#### Source passage
· · · ·

Skip to content

Replace

String replacements without using regular expressions.

koheesio.spark.transformations.strings.replace.Replace #

Replace all instances of a string in a column with another string.

This transformation uses PySpark when().otherwise() functions.

Notes
  • If original_value is not set, the transformation will replace all null values with new_value
  • If original_value is set, the transformation will replace all values matching original_value with new_value
  • Numeric values are supported, but will be cast to string in the process
  • Replace is meant for simple string replacements. If more advanced replacements are needed, use the RegexpReplace transformation instead.

Parameters:

Name Type Description Default
columns Union[str, List[str]]

The column (or list of columns) to replace values in. Alias: column

required
target_column Optional[str]

The column to store the result in. If not provided, the result will be stored in the source column. Alias: target_suffix - if multiple columns are given as source, this will be used as a suffix.

None
original_value Optional[str]

The original value that needs to be replaced. Alias: from

None
new_value str

The new value to replace this with. Alias: to

required

Examples:

input_df:

column
hello
world
None
Replace all null values with a new value#
output_df = Replace(
    column="column",
    target_column="replaced_column",
    original_value=None,  # This is the default value, so it can be omitted
    new_value="programmer",
).transform(input_df)

output_df:

column replaced_column
hello hello
world world
None programmer
Replace all instances of a string in a column with another string#
output_df = Replace(
    column="column",
    target_column="replaced_column",
    original_value="world",
    new_value="programmer",
).transform(input_df)

output_df:

column replaced_column
hello hello
world programmer
None None

new_value class-attribute instance-attribute #

new_value: str = Field(
    default=...,
    alias="to",
    description="The new value to replace this with",
)

original_value class-attribute instance-attribute #

original_value: Optional[str] = Field(
    default=None,
    alias="from",
    description="The original value that needs to be replaced",
)

cast_values_to_str #

cast_values_to_str(value)

Cast values to string if they are not None

Source code in src/koheesio/spark/transformations/strings/replace.py
@field_validator("original_value", "new_value", mode="before")
def cast_values_to_str(cls, value):
    """Cast values to string if they are not None"""
    if value:
        return str(value)

func #

func(column: Column)
Source code in src/koheesio/spark/transformations/strings/replace.py
def func(self, column: Column):
    when_statement = (
        when(column.isNull(), lit(self.new_value))
        if not self.original_value
        else when(
            column == self.original_value,
            lit(self.new_value),
        )
    )
    return when_statement.otherwise(column)

· · · ·

[Stored data entries]
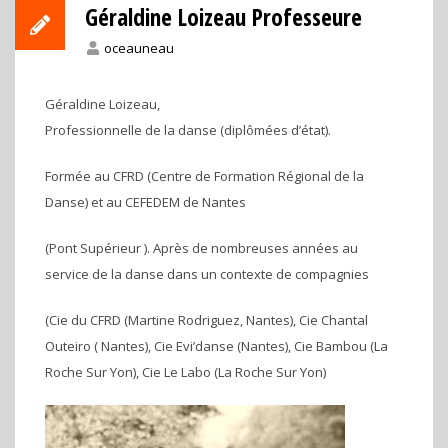
Géraldine Loizeau Professeure
oceauneau
Géraldine
Loizeau
,
Professionnelle de la danse (diplômées d’état).
Formée au CFRD (Centre de Formation Régional de la
Danse) et au CEFEDEM de Nantes
(Pont Supérieur ). Après de nombreuses années au
service de la danse dans un contexte de compagnies
(Cie du CFRD (Martine Rodriguez, Nantes), Cie Chantal
Outeiro ( Nantes), Cie Evi’danse (Nantes), Cie Bambou (La
Roche Sur Yon), Cie Le Labo (La Roche Sur Yon)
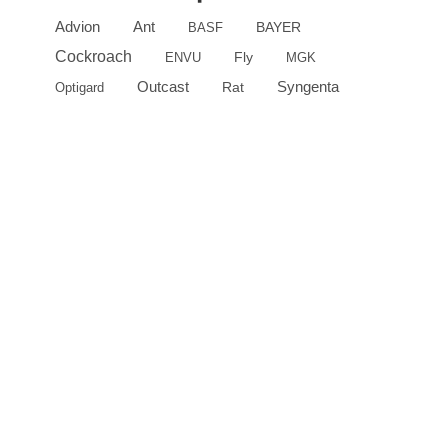
Advion
Ant
BASF
BAYER
Cockroach
ENVU
Fly
MGK
Outcast
Syngenta
Optigard
Rat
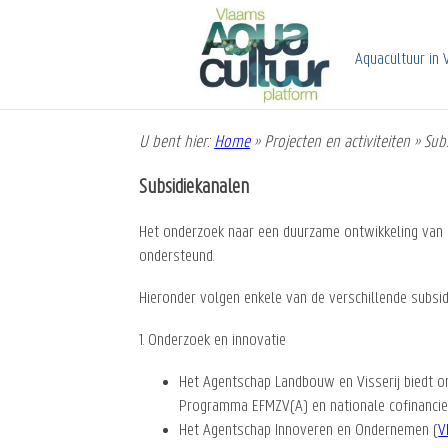
Overslaan
en
naar
Aquacultuur in 
de
inhoud
gaan
U bent hier:
Home
»
Projecten en activiteiten
»
Sub
Kruimelpad
Subsidiekanalen
Het onderzoek naar een duurzame ontwikkeling van 
ondersteund.
Hieronder volgen enkele van de verschillende subs
1. Onderzoek en innovatie
Het Agentschap Landbouw en Visserij biedt o
Programma EFMZV(A) en nationale cofinancieri
Het Agentschap Innoveren en Ondernemen (
V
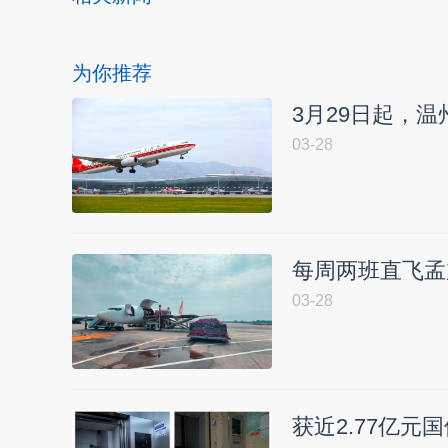
为你推荐
3月29日起，
03-28
每周两班直飞孟
03-28
获近2.77亿元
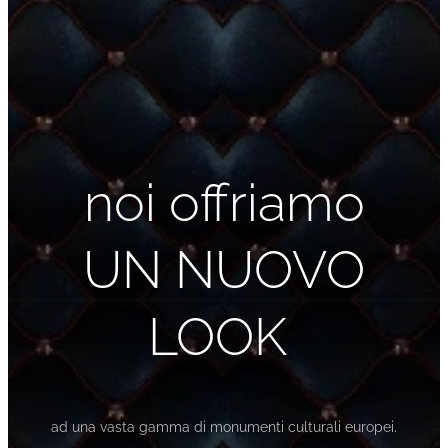
noi offriamo
UN NUOVO
LOOK
ad una vasta gamma di monumenti culturali europei.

· · · ·

#### Task requirements
A: Answer these questions from the Replace documentation, one answer per line, marked the same way.
(i) What does the transformation do when original_value is not set?
(ii) What alias is given for new_value?
(iii) Which transformation does the documentation recommend when more advanced replacements are needed?
B: Copy out every line of the stored data entries listing character for character, leaving out the picture markers.

#### Responses by item number
A:
(i) It replaces all null values with new_value.
(ii) to
(iii) RegexpReplace

B:
Géraldine Loizeau Professeure
oceauneau
Géraldine
Loizeau
,
Professionnelle de la danse (diplômées d’état).
Formée au CFRD (Centre de Formation Régional de la
Danse) et au CEFEDEM de Nantes
(Pont Supérieur ). Après de nombreuses années au
service de la danse dans un contexte de compagnies
(Cie du CFRD (Martine Rodriguez, Nantes), Cie Chantal
Outeiro ( Nantes), Cie Evi’danse (Nantes), Cie Bambou (La
Roche Sur Yon), Cie Le Labo (La Roche Sur Yon)
Advion
Ant
BASF
BAYER
Cockroach
ENVU
Fly
MGK
Outcast
Syngenta
Optigard
Rat
Overslaan
en
naar
Aquacultuur in 
de
inhoud
gaan
U bent hier:
Home
»
Projecten en activiteiten
»
Sub
Kruimelpad
Subsidiekanalen
Het onderzoek naar een duurzame ontwikkeling van 
ondersteund.
Hieronder volgen enkele van de verschillende subs
1. Onderzoek en innovatie
Het Agentschap Landbouw en Visserij biedt o
Programma EFMZV(A) en nationale cofinancieri
Het Agentschap Innoveren en Ondernemen (
V
为你推荐
3月29日起，
03-28
每周两班直飞孟
03-28
获近2.77亿元
noi offriamo
UN NUOVO
LOOK
ad una vasta gamma di monumenti culturali europei.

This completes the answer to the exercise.